James Webb and Hubble capture the splendor of the ghost galaxy


Steph Deschamps / September 1, 2022

The James Webb Space Telescope has captured new details of a galaxy in a spectacular image showing its spiral shape released by the European Space Agency (ESA) and Nasa.
Launched into space at the end of 2021 and operational since July, James Webb has since revealed impressive images of Jupiter, nebulae and other distant galaxies, providing scientists with a wealth of new data to analyze.
The one released Monday shows M74, or the Ghost Galaxy, its bright blue core and impeccable spiral, observed by the MIRI instrument, which studies the mid-infrared and is the result of a collaboration between Europeans and Americans.

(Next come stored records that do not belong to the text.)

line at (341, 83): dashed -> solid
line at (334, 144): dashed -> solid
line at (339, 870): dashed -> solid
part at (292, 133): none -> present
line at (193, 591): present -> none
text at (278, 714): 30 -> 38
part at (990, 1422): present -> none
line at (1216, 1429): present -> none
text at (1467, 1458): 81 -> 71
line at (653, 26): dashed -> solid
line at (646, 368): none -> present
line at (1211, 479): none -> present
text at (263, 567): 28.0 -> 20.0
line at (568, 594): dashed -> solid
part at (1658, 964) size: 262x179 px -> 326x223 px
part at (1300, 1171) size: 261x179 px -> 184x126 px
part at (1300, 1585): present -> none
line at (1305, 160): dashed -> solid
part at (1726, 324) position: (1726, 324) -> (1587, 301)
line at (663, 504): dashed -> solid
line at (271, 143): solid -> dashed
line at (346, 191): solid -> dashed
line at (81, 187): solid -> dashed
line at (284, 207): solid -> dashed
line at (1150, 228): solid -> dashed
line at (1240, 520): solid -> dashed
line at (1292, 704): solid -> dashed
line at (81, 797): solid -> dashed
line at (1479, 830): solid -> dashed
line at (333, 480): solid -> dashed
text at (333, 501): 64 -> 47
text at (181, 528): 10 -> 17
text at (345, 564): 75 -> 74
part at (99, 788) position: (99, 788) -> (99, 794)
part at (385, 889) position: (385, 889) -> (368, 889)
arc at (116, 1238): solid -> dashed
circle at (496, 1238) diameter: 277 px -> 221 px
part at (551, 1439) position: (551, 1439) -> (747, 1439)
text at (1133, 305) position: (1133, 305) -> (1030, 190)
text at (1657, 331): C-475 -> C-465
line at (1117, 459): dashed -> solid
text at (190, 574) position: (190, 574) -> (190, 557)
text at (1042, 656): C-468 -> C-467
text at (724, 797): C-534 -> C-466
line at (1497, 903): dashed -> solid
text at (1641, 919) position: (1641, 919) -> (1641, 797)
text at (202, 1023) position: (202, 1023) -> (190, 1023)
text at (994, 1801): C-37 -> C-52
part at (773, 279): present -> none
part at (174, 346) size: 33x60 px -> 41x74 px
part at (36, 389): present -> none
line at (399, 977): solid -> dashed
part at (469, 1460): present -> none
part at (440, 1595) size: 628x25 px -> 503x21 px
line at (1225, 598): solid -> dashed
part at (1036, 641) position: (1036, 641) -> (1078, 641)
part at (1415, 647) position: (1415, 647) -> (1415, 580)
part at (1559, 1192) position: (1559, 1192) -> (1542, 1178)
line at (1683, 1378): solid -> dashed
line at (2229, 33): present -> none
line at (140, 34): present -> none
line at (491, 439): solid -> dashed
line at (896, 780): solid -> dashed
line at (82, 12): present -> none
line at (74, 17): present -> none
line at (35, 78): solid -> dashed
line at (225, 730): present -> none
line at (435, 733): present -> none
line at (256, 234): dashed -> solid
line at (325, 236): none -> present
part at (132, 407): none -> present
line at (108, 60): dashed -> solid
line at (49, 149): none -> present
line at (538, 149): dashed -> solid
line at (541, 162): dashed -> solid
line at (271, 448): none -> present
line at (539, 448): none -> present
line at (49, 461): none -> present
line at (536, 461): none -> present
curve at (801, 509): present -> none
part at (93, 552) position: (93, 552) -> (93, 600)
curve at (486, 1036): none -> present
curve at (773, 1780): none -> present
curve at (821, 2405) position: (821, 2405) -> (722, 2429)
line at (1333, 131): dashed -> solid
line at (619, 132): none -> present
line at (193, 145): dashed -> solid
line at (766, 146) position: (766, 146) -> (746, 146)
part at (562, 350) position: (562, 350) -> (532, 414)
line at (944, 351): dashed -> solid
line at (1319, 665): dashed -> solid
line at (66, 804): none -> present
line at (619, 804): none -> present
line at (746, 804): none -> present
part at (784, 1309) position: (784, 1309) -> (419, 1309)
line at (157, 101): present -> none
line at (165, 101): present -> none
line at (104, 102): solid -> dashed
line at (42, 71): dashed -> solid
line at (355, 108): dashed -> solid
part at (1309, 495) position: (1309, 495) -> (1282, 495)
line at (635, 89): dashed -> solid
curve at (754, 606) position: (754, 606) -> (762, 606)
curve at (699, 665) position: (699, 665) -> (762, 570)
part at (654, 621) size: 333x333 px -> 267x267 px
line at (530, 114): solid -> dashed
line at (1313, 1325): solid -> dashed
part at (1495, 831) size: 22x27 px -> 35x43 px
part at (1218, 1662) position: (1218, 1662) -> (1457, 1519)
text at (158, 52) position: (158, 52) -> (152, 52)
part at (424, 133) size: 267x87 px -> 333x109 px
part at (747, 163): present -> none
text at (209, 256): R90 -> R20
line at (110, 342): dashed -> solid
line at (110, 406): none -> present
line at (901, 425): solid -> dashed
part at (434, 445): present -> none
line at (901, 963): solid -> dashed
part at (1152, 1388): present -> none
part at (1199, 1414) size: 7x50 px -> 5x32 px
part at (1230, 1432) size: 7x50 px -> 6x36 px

Webb's keen eye revealed fine filaments of gas and dust in the bright, spiral-shaped arms that spread out from the center of this image, notes ESA on its website, which points out that the galaxy had already been observed by the mythical Hubble Space Telescope, launched in 1990 and still in operation.
The European agency, which co-developed the telescope with NASA, also notes that a lack of gas allows a clearer view of the stars in the center of the galaxy, located about 32 million light years away in the constellation of Pisces.
The data collected will allow astronomers to identify regions of the galaxy where stars are forming, measure with finesse the mass and age of star clusters and better understand the nature of small grains of dust drifting in interstellar space,notes the ESA.
The James Webb Telescope, a $10 billion engineering jewel, conducts its observations 1.5 million kilometers from Earth.
It has, for the first time, detected the presence of CO2 in the atmosphere of an exoplanet, i.e. a planet outside our solar system, researchers announced last week.